Spark’s popularity on Google Trends peaked in June 2015 timeframe, and contributions from the open source community are still strong. But Thusoo has seen enthusiasm for Spark begin to wane in recent years.
“One alarming trend I see is that while the open source community is growing, the contributions to open source Apache Spark are slowing down,” Thusoo tells Datanami. “We have seen similar trends in other open source projects as they become more legacy projects where the original contributors abandon pure open source contribution in favor of more proprietary capabilities. This is antithetical to the health of any open source project.”
3. Occasional Bugs
As Apache Spark has matured, it has been widely adopted across industries. Early concerns about scalability have been resolved, and the product is considered to be production grade. For proof of that, just look to IBM, which was an early believer in Spark and has integrated Spark into many of its own data products.
But that doesn’t mean Spark is completely without problems.
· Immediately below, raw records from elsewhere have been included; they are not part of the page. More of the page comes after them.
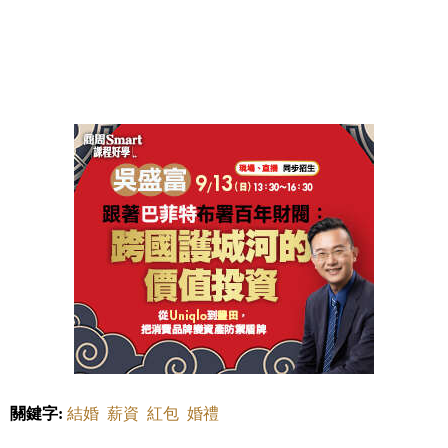
關鍵字:
結婚
薪資
紅包
婚禮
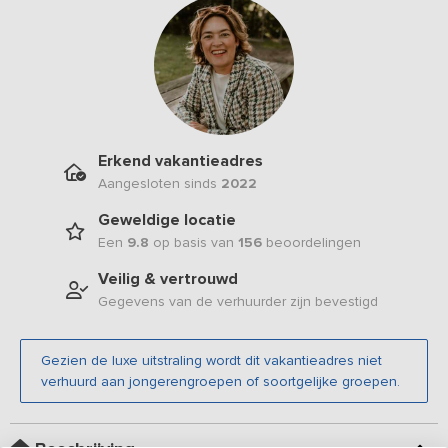
Erkend vakantieadres
Aangesloten sinds
2022
Geweldige locatie
Een
9.8
op basis van
156
beoordelingen
Veilig & vertrouwd
Gegevens van de verhuurder zijn bevestigd
Gezien de luxe uitstraling wordt dit vakantieadres niet
verhuurd aan jongerengroepen of soortgelijke groepen.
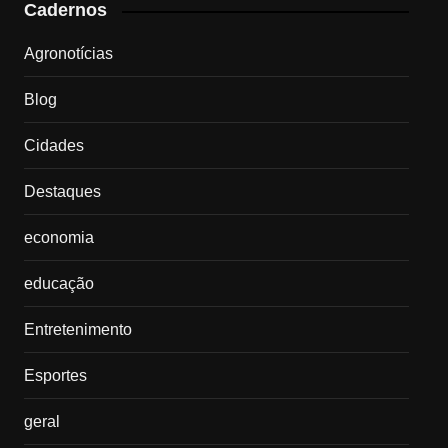
Cadernos
Agronotícias
Blog
Cidades
Destaques
economia
educação
Entretenimento
Esportes
geral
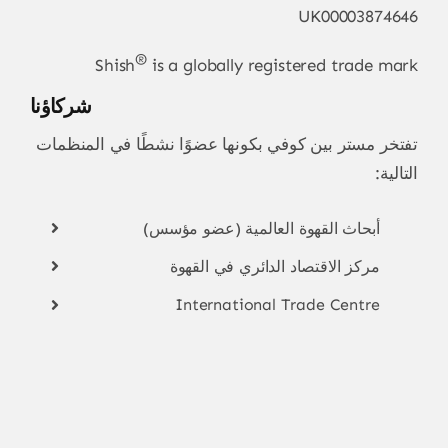
UK00003874646
®
Shish
is a globally registered trade mark
شركاؤنا
تفتخر مستر بين كوفي بكونها عضوًا نشطًا في المنظمات
التالية:
أبحاث القهوة العالمية (عضو مؤسس)
مركز الاقتصاد الدائري في القهوة
International Trade Centre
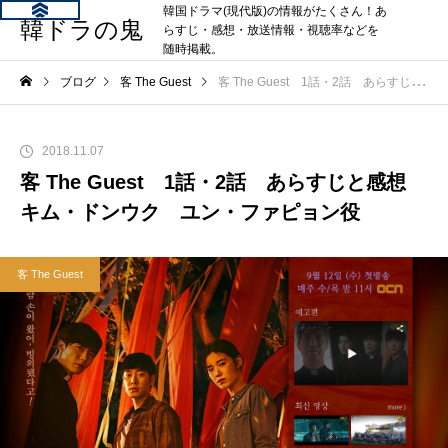
韓国ドラマ(現代版)の情報がたくさん！あ
韓ドラの鬼
らすじ・感想・放送情報・視聴率などを
随時掲載。
ブログ
客 The Guest
客 The Guest 1話・2話 あらすじと感想 キム・ドンウク ユン・ファピョン役
2018.11.07
客 The Guest 1話・2話 あらすじと感想
キム・ドンウク ユン・ファピョン役
客 The Guest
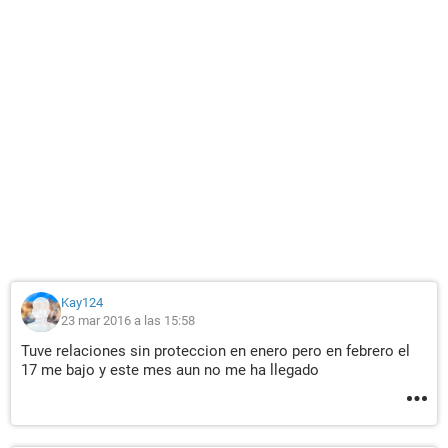
Kay124
23 mar 2016 a las 15:58
Tuve relaciones sin proteccion en enero pero en febrero el
17 me bajo y este mes aun no me ha llegado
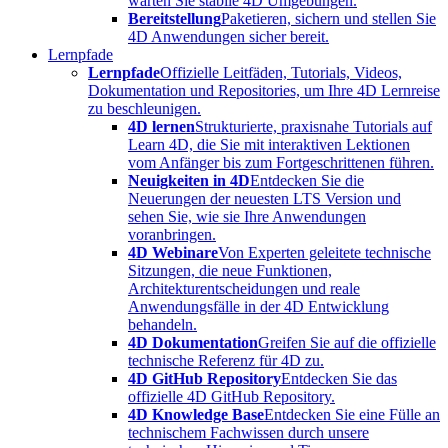
warten Sie stabile 4D Umgebungen.
Bereitstellung
Paketieren, sichern und stellen Sie
4D Anwendungen sicher bereit.
Lernpfade
Lernpfade
Offizielle Leitfäden, Tutorials, Videos,
Dokumentation und Repositories, um Ihre 4D Lernreise
zu beschleunigen.
4D lernen
Strukturierte, praxisnahe Tutorials auf
Learn 4D, die Sie mit interaktiven Lektionen
vom Anfänger bis zum Fortgeschrittenen führen.
Neuigkeiten in 4D
Entdecken Sie die
Neuerungen der neuesten LTS Version und
sehen Sie, wie sie Ihre Anwendungen
voranbringen.
4D Webinare
Von Experten geleitete technische
Sitzungen, die neue Funktionen,
Architekturentscheidungen und reale
Anwendungsfälle in der 4D Entwicklung
behandeln.
4D Dokumentation
Greifen Sie auf die offizielle
technische Referenz für 4D zu.
4D GitHub Repository
Entdecken Sie das
offizielle 4D GitHub Repository.
4D Knowledge Base
Entdecken Sie eine Fülle an
technischem Fachwissen durch unsere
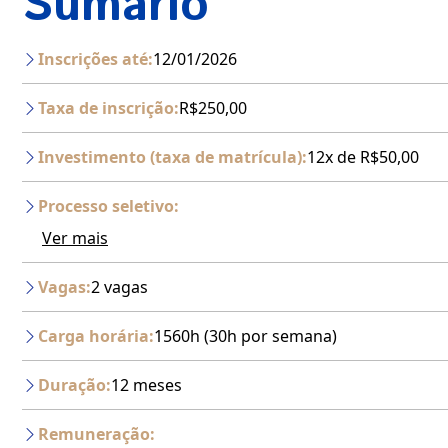
Sumário
Inscrições até:
12/01/2026
Taxa de inscrição:
R$250,00
Investimento (taxa de matrícula):
12x de R$50,00
Processo seletivo:
Ver mais
Vagas:
2 vagas
Carga horária:
1560h (30h por semana)
Duração:
12 meses
Remuneração:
One of the organizations that’s run into trouble with Spark is Walmart, the world’s largest company. The technology has been adopted across the organizations, and last month we learned how its R&D arm, Walmart Labs, used Spark’s machine learning capabilities to develop a new demand forecasting system for its roughly 4,700 stores in the United States.
When trained with historical sales data, the demand forecasting model that Walmart Labs’ data scientists built with Apache Spark managed to deliver a demand forecast for 500 million item-by-store combinations that was superior to its existing demand forecasting system, as we told you about last month. The only problem is that the Spark program didn’t run reliably.
Walmart Labs’ Spark application would run as expected one time, then generate “garbage” the next time around, Walmart Labs Distinguished Data Scientist and Director of Data Science John Bowman told an audience at Nvidia‘s GPU Technology Conference.
“So when this sort of thing happens, naturally we suspect some sort of memory leak somewhere,” he said. “But we couldn’t find it and we couldn’t figure out a way of working around it.”
Bowman said his team spent over six weeks attempting to debug and restructure the Spark code, but could not get it to work, and so the group ported the Spark code to Nvidia’s RAPIDS environment and ran it on a GPU cluster instead. That system generated the same quality of forecast as the Spark system, but without the random cluster errors, and will be implemented across the company’s entire U.S. operations by the end of the year, Bowman said.
While Spark is ready for primetime in demanding production environment, it doesn’t mean there are no bugs in Spark, says Ali Ghodsi, who was an advisor to Spark creator Matei Zaharia at the UC Berkeley AMPLab, and is also the CEO of Databricks.
“There are millions of lines of code [in Spark] at this point,” Gohdsi says. “People are using it at massive scale. At Databricks, we are using it for many petabyte-sized data lakes. But Spark is not without bugs, and that’s why we need the community. The community keeps patching bugs that they find. And sometimes new bugs creep in. So it’s still a very fast development project with a big, active community.”
Apache Spark has been a huge success and will continue to be relied upon to process big data sets in the years to come. It’s clearly a case of the right technology being introduced at the right time to have a massive impact. However, like all technology created by humans, Spark is not perfect. Developers who understand Spark’s limitations will have a better chance of finding success in their projects.